2. The thread needs to be running a procedure that originates in the EXE, and then calls into the DLL, returning periodically back to the EXE. While execution is back in the EXE, we take that moment to reload the DLL.

Currently I'm doing the former, but might move to the latter if I end up needing long-lived threads for performance reasons. Note that callbacks originating from C code running on a separate thread also have this same restriction, and need to be handled careful.

- The different druntimes have different typeinfos for each class. This can be problematic for a few reasons, and I don't have as total a grasp on what situations related to classes are guaranteed to cause a crash. In particular, finalizers seem to cause problems, so I have disabled them entirely in druntime. In my own code, I almost exclusively use structs, and any instances of classes I do use are never stored long-term, and are never allowed to survive a hot reload.

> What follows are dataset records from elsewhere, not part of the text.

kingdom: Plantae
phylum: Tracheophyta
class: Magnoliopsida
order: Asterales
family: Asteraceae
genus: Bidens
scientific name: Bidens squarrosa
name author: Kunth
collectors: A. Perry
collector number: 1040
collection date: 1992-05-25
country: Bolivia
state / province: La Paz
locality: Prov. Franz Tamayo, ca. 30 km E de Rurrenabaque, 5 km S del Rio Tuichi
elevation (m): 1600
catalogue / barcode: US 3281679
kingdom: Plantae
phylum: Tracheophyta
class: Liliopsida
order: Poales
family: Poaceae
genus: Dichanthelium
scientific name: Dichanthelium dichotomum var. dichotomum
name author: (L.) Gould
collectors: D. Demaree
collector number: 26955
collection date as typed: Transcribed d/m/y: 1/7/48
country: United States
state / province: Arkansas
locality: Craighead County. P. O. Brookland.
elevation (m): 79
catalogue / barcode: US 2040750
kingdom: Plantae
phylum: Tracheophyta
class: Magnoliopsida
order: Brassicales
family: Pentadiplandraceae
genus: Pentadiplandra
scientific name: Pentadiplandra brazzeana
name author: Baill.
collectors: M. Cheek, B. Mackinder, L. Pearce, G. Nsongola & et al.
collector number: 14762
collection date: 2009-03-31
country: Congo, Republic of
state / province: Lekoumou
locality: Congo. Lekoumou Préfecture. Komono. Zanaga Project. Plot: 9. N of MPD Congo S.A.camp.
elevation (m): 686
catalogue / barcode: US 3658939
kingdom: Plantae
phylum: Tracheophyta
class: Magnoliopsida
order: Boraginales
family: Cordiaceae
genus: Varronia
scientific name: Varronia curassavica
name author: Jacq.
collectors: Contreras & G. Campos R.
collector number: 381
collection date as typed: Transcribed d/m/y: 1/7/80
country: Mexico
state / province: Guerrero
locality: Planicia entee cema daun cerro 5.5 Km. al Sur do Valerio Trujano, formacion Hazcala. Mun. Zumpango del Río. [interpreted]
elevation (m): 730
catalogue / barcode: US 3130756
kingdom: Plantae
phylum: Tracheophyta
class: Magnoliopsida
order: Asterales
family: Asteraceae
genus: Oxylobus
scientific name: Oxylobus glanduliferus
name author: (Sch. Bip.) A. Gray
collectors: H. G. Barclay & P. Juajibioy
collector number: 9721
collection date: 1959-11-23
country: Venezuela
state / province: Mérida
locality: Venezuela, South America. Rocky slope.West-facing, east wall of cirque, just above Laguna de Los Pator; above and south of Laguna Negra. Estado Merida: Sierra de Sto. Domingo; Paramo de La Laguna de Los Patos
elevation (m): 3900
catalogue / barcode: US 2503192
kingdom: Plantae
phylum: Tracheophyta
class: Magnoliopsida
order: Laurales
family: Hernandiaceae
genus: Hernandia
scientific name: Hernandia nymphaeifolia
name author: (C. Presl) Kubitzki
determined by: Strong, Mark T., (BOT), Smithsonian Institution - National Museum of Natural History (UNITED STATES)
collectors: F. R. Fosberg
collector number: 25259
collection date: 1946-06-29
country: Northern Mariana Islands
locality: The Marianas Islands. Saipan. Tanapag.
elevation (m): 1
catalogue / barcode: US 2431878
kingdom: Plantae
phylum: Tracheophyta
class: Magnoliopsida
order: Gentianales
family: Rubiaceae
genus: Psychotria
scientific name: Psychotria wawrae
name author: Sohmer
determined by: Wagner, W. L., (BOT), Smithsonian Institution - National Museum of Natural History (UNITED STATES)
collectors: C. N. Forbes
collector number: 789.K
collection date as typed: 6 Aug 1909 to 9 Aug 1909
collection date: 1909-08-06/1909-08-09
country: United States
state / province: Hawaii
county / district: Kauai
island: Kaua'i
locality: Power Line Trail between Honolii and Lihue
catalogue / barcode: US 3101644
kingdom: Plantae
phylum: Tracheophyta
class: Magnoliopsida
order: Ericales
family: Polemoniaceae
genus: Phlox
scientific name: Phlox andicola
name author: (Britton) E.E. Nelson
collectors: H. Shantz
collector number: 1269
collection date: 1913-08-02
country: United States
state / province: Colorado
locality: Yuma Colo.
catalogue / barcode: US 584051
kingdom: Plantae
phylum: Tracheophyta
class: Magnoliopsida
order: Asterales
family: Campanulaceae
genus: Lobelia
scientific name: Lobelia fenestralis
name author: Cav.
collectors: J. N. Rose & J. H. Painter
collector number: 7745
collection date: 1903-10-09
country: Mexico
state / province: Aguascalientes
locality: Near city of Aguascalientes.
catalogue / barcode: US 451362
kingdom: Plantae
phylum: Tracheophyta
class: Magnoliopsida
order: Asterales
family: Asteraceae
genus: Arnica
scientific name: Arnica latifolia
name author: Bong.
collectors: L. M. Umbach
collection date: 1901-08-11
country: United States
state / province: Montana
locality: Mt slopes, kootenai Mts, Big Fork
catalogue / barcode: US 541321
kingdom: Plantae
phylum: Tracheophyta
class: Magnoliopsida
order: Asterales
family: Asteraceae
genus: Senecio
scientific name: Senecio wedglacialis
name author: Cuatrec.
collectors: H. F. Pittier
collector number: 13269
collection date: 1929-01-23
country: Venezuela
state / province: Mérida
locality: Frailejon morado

I think those are all the D-specific gotchas, but I'll double-check my notes when I get home. In addition, there are common gotchas to this approach that would exist in other languages (C/C++ for example). Examples:

- Static variables will die in a hot reload, so be cautious using them.
- Storing a char* or string that references string in the data segment of the DLL will cause problems when we hot reload. To avoid this, I have a templated function that, on hot reload, iterates over my entire gamestate and copies each string. Since hot reloading is a debug-only utility for me, this is acceptable.
- Code changes to the gamestate struct will require a restart. Adding a new field to the gamestate does not, since I have some padding room at the end of the struct where I can add new fields during a hot reload.
- Don't hold on to function pointers through a hot reload, as functions addresses are liable to be reshuffled in the new DLL.
- Probably some others I'm forgetting.

In terms of making a library solution, I'm not sure what the best approach would be. But allowing users to compile a "light" D DLL that auto-patches itself back to the calling EXE's druntime would drastically reduce the number of hacks needed to make this work. So I guess that would be the main hurdle to overcome?
June 03, 2017
On Fri, 2017-06-02 at 12:27 +0000, Adam D. Ruppe via Digitalmars-d- learn wrote:
> On Friday, 2 June 2017 at 09:39:51 UTC, Russel Winder wrote:
> > With D and Go, both of which claim compilation so fast you do not notice:
> 
> 1. Edit
> 2. run rdmd
> 

There is no rdmd on Fedora Rawhide. There is only ldc2. (Indeed Debian Sid has no rdmd either by default, you have to use d-apt.)

> Especially if you only expose to the "script" in D the same functions you'd expose to, say, a javascript script, that compile can be under a tenth of a second.
> 
> But 3/10 of a second isn't bad either and that's about what you'd get with an out of the box setup...

Not enough is made of rdmd. rdmd needs to be separated from dmd so it works with gdc and ldc2.